◆ 文本节选:
兼带生成测试集以及验证集混淆矩阵的代码,将confusion_matrix值设置为True即生成混淆矩阵False为识别文件夹中的所有图片

img_size = 48
confusion_matrix = False
emotion_labels = ['angry', 'disgust:', 'fear', 'happy', 'sad', 'surprise', 'neutral']
num_class = len(emotion_labels)


def prodece_confusion_matrix(images_, total_num_):
    results = np.array([0]*num_class)
    total = []
    for imgs_ in images_:
        for img_ in imgs_:
            results[np.argmax(predict_emotion(img_))] += 1
        print(results, np.around(results/len(imgs_), decimals=3))
        total.append(results)
        results = np.array([0]*num_class)
    sum = 0
    for i_ in range(num_class):
        sum += total[i_][i_]
    print('acc: {:.3f} %'.format(sum*100./total_num_))

命名关节坐标
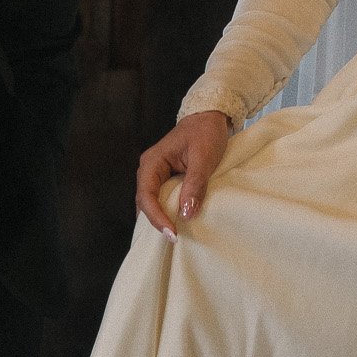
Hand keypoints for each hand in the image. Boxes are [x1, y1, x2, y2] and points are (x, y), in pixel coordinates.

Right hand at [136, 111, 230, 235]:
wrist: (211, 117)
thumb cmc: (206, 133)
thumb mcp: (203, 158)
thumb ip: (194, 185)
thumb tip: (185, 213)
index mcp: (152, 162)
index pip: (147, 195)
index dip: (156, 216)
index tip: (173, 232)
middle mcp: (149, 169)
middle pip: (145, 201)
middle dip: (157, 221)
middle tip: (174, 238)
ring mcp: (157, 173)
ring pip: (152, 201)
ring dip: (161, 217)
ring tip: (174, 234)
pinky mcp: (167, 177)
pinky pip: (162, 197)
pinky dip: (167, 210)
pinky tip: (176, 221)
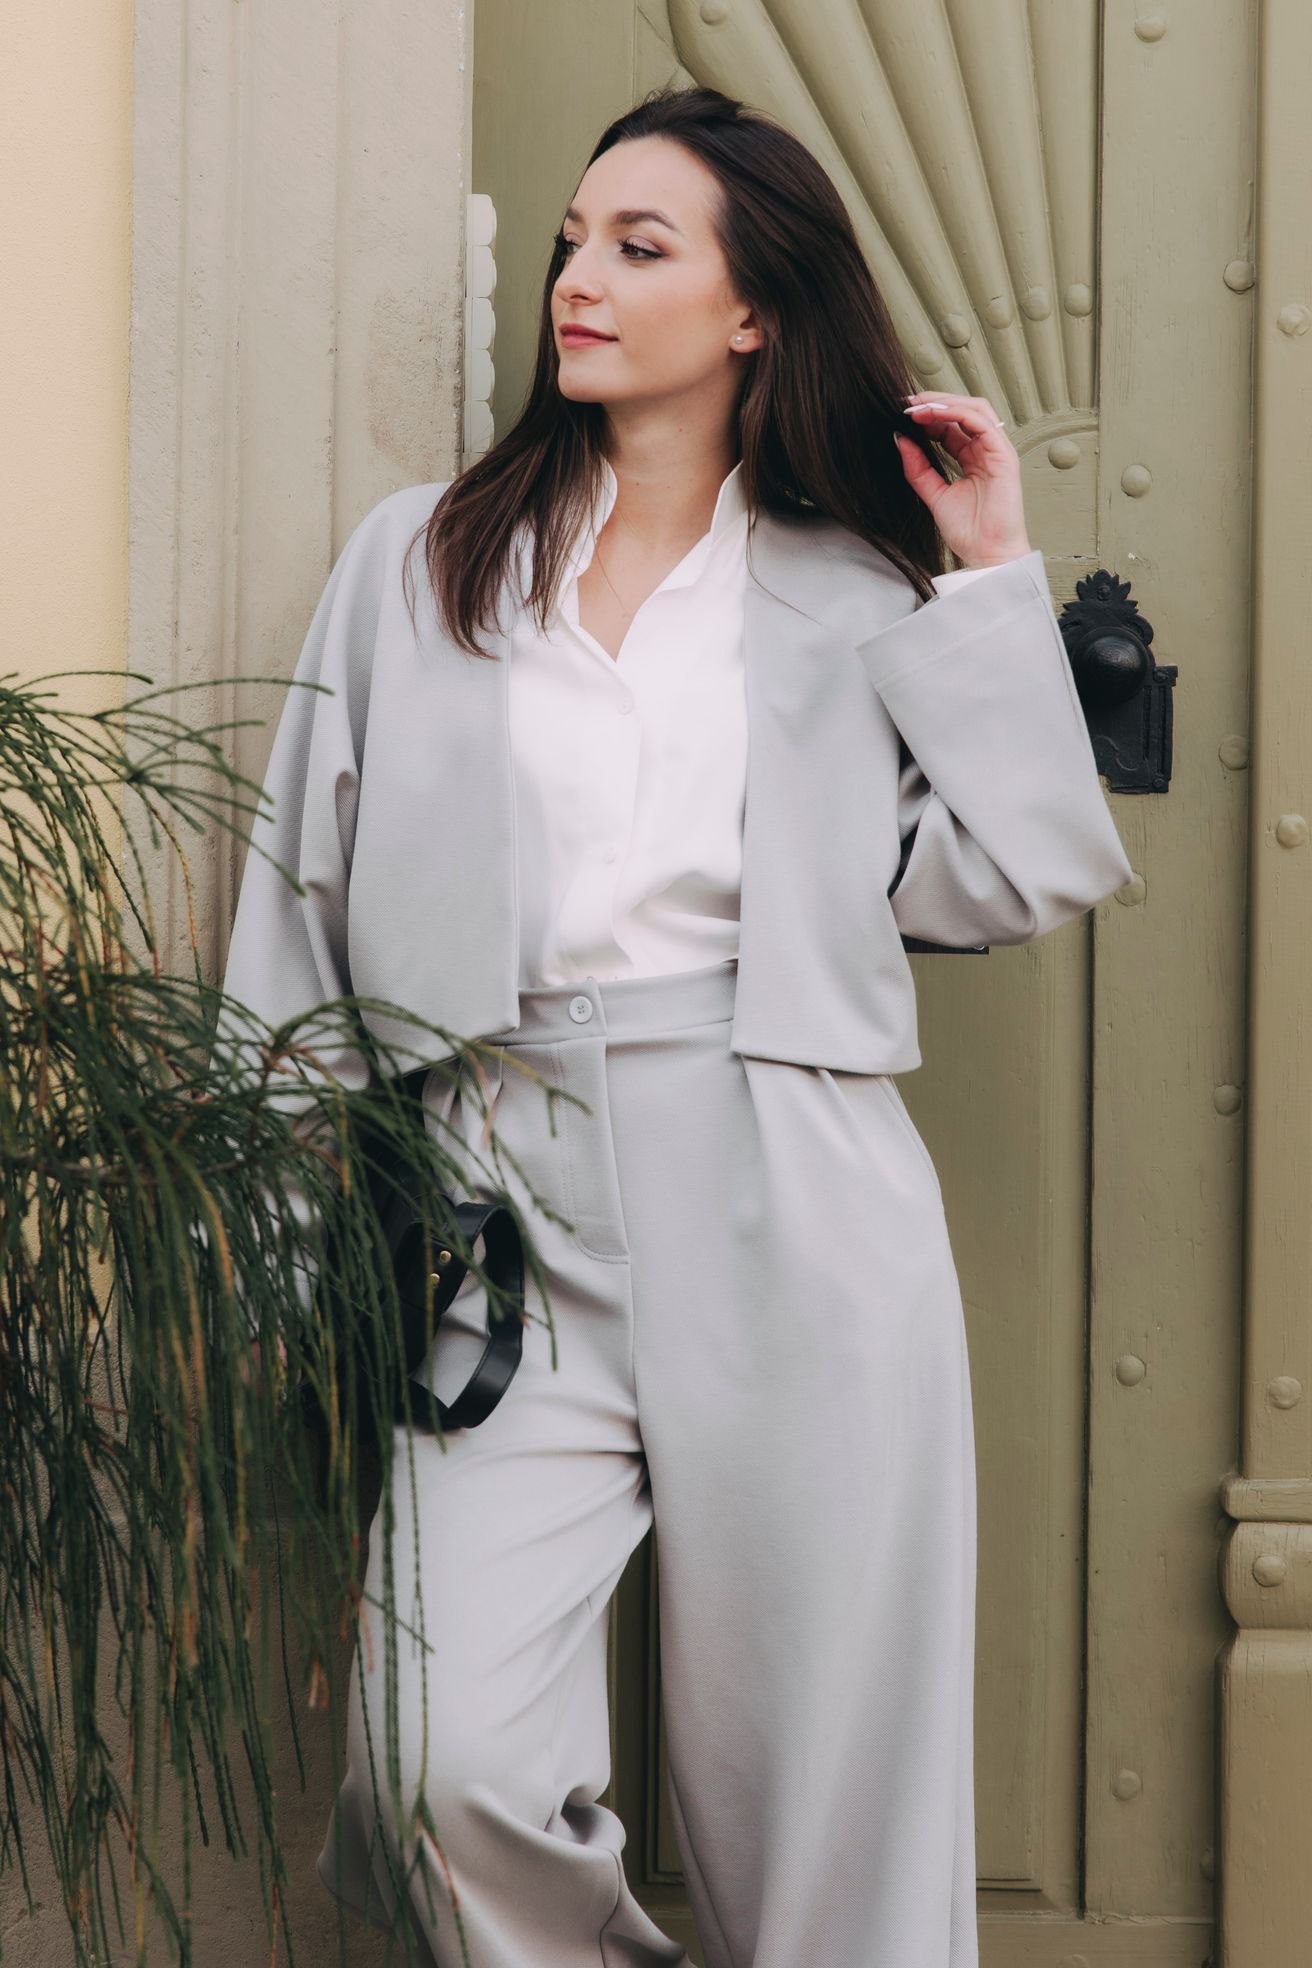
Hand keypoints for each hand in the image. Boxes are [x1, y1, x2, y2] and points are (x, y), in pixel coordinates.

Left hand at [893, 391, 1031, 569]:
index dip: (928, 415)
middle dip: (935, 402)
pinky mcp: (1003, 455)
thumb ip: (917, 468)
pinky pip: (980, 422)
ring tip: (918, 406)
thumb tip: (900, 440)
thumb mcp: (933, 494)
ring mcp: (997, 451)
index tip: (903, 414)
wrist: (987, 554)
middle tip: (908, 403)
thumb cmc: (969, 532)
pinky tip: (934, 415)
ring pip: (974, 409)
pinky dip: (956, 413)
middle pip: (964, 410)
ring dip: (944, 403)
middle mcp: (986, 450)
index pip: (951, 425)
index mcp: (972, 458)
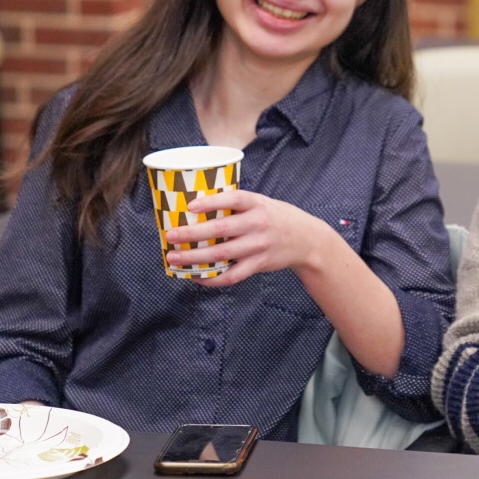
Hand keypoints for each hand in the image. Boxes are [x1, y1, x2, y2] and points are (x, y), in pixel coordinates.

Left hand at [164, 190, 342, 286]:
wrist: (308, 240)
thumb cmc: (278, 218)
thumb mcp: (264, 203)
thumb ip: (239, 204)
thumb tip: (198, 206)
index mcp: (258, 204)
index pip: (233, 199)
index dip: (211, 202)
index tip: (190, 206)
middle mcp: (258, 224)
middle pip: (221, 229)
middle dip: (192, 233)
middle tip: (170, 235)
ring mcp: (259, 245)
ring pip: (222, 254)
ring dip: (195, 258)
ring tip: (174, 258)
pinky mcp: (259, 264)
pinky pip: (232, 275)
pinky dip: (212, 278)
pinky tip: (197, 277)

◆ 待办任务:
a - 在文本节选中，confusion_matrix 设为 False 时，代码会做什么？
b - 把文本节选中从“img_size = 48”起、一直到“print(results, np.around(results/len(imgs_), decimals=3))”的这一段重新写出来，并把其中的“results”换成“counts”。
c - 请从这段混淆矩阵代码的最后一行之后接着往下续写。

◆ 答案编号:
a - 识别文件夹中的所有图片。

b -
img_size = 48
confusion_matrix = False
emotion_labels = ['angry', 'disgust:', 'fear', 'happy', 'sad', 'surprise', 'neutral']
num_class = len(emotion_labels)


def prodece_confusion_matrix(images_, total_num_):
    counts = np.array([0]*num_class)
    total = []
    for imgs_ in images_:
        for img_ in imgs_:
            counts[np.argmax(predict_emotion(img_))] += 1
        print(counts, np.around(counts/len(imgs_), decimals=3))

c -
    print('Using ', ckpt_name)


def predict_emotion(face_img_, img_size_=48):
    face_img_ = face_img_ * (1. / 255)
    resized_img_ = cv2.resize(face_img_, (img_size_, img_size_))  # ,interpolation=cv2.INTER_LINEAR
    rsz_img = []
    rsz_img.append(resized_img_[:, :])
    rsz_img.append(resized_img_[2:45, :])
    rsz_img.append(cv2.flip(rsz_img[0], 1))
    for i_, rsz_image in enumerate(rsz_img):
        rsz_img[i_] = cv2.resize(rsz_image, (img_size_, img_size_)).reshape(img_size_, img_size_, 1)
    rsz_img = np.array(rsz_img)
    feed_dict_ = {x_input: rsz_img, dropout: 1.0}
    pred_logits_ = sess.run([tf.reduce_sum(tf.nn.softmax(logits), axis=0)], feed_dict_)
    return np.squeeze(pred_logits_)


def face_detect(image_path, casc_path_=casc_path):
    if os.path.isfile(casc_path_):
        face_casccade_ = cv2.CascadeClassifier(casc_path_)
        img_ = cv2.imread(image_path)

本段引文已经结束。